(PROBLEM SET):
(1) Decide whether each statement below agrees with the political commentary. For each one, answer yes or no and quote the words from the commentary that settle it.
(a) The commentary says the Left counted its presidential chickens before they hatched with both Algore and Kerry.
(b) The commentary says Ohio's voting machines were hacked to give Kerry his win there.
(c) The commentary says P. Diddy made his remarks on television.
(2) Carry the political commentary below forward from its last sentence, keeping its voice and line of argument.

(DOCUMENT SECTION):
You see, Senator O is entitled to the presidency. You may not think so, but millions of Leftists do. He's black, he's cool, he makes the Left drool. As the fringe likes to say, "It's only justice." Think about that word "justice" and try filling in "revenge." "Social justice" means the revenge of the poor against the rich, of the radical women against the men who've stood them up and hurt their feelings all their lives, and the revenge of black people finally doin' down the whites -- as Jeremiah Wright makes so abundantly clear.
"Social justice" is the revenge of the psychologically oppressed against people who look happier and more satisfied with their lives.
The Left always counts its presidential chickens before they're hatched. They did it with Algore, they did it with Kerry. They think they have victory in their grasp, and when reality says otherwise they feel robbed and betrayed. They have to find dark plots and conspiracies to explain the impossible; the Supreme Court was corrupt in stopping the Al Gore assault on the election rules in Florida. Ohio's voting machines were hacked to give George W. Bush his win there. Today, Algore is still bulking up with rage, eight years after Florida. Kerry still thinks he was "swiftboated" -- when his Swiftboat chain of command finally got its chance to tell the truth. Rapper P. Diddy was on YouTube yesterday going "Alaska? Alaska?" and "McCain, you're getting the *** out of town."

(DATA SEGMENT):

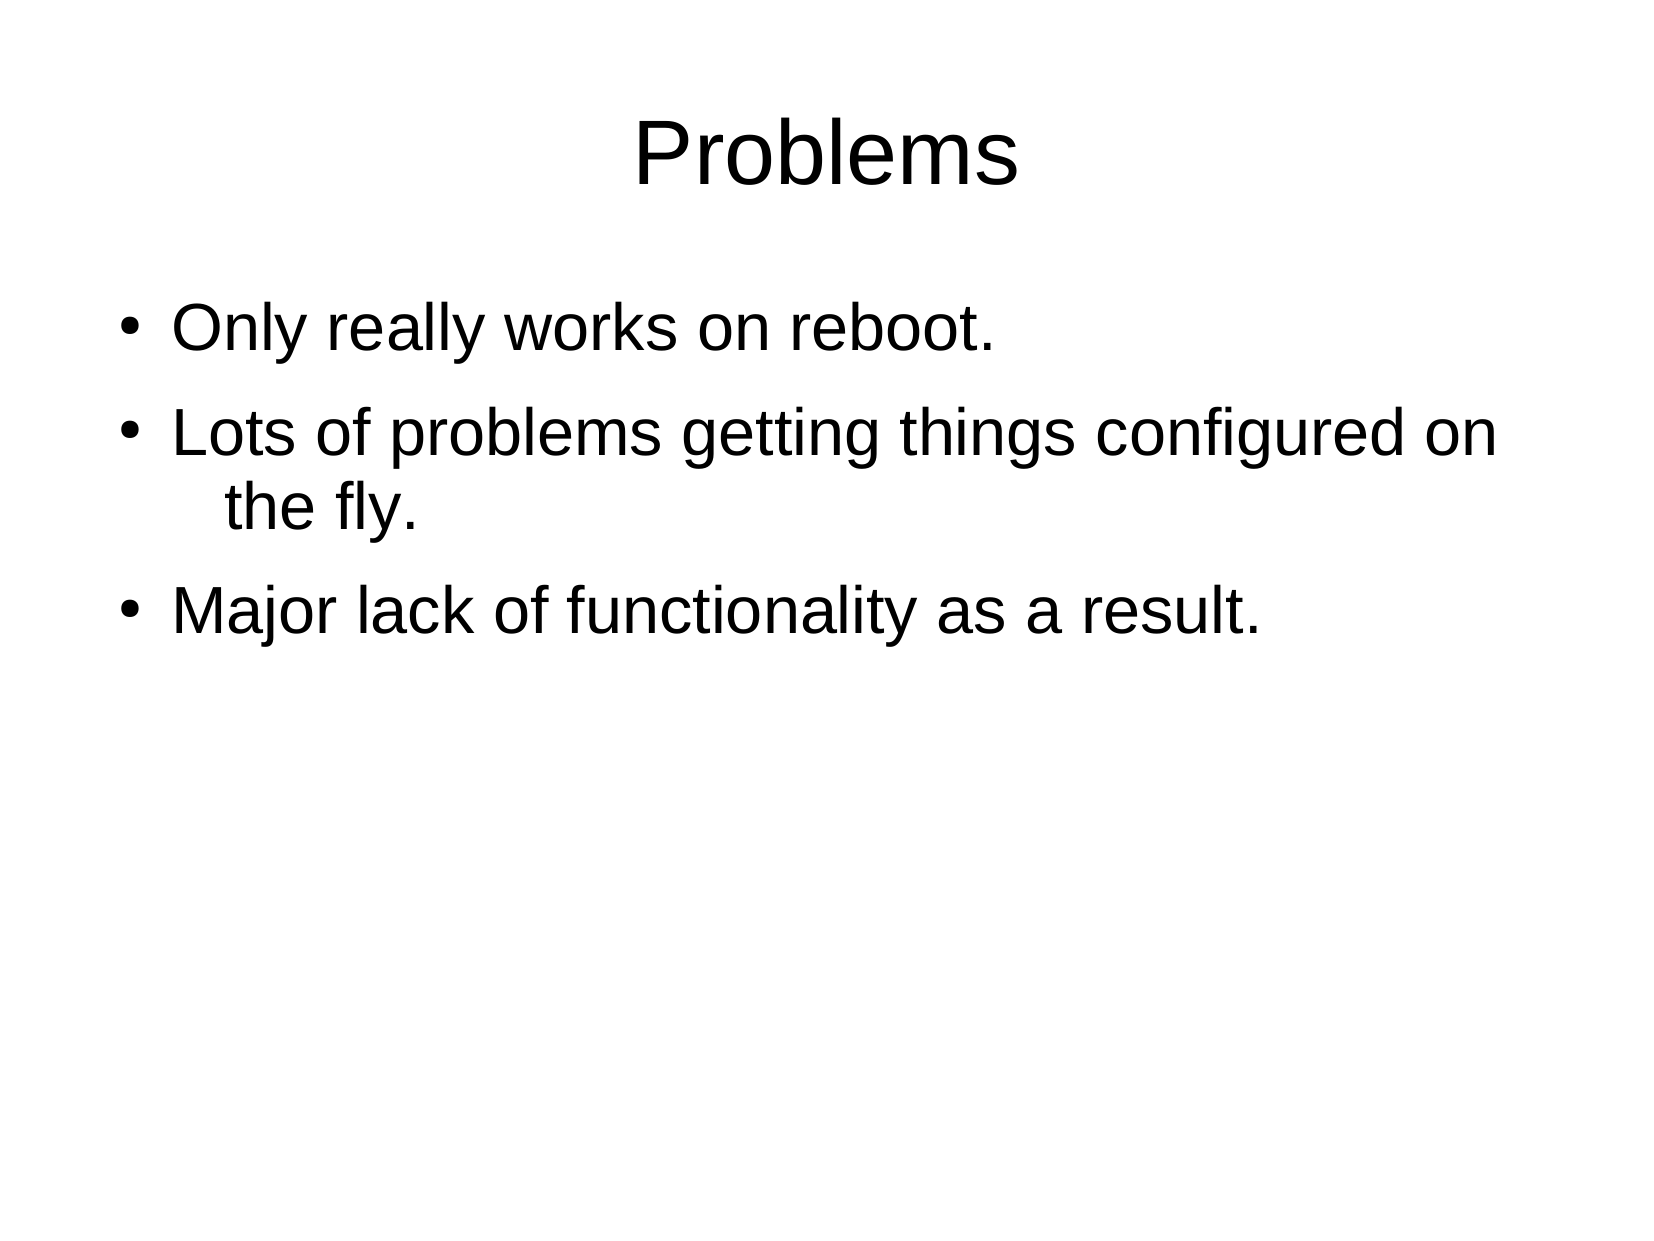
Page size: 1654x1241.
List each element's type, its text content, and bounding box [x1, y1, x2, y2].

title Problems [82, 49, 1571, 257]
list Only really works on reboot. Lots of problems getting things configured on the fly. Major lack of functionality as a result. [82, 290, 1571, 1109]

(RESULTS OF THE EXERCISE):
(1)
(a) Yes: "They did it with Algore, they did it with Kerry."
(b) No: "Ohio's voting machines were hacked to give George W. Bush his win there."
(c) No: "Rapper P. Diddy was on YouTube yesterday"

(2)
It's the gangster theory of electoral democracy. They're all counting on victory. It's theirs already. Like the Obama campaign keeps telling us, the election is just a formality. We have a new president, and his name starts with an O.
The Left is entitled to power, because in their own eyes they have Truth and Morality on their side. They are Mahatma Gandhi, they are Dr. King, they are the vanguard of the marching proletariat. It's not just Big O who has the incomprehensible egomania. His inner circle and vast numbers of his supporters do, too. Entitlement, grandiosity, narcissism: In psychiatric thinking they all suffer from secret feelings of inferiority, narcissistic wounds to their self-esteem. Every time they lose, those nagging feelings come up again. So they are always overcompensating, trying to bully reality into the shape they need.
So shrewd old McCain picks Sarah Palin for Veep, and steps on the Obama victory with devastating timing, the day after the launch. No big bounce in the polls for O. Within hours the Left feels cheated and betrayed. Why? Because they are entitled to victory. Because they have been in a rage for the last eight years and can just feel that aching need for revenge. Because Governor Palin is a traitor to her gender, in their eyes, just as Justice Thomas is a traitor to his race. This is the language of the Klu Klux Klan and the Nazis, of course; "race traitor" was their name for whites who supported civil rights for blacks. But it's ok to be a racist if you're a liberal. In fact you are supposed to be a racist, a sexist, and a heterophobe: It's practically mandatory to take on all the sins of racial fascism as long as you flip the targets.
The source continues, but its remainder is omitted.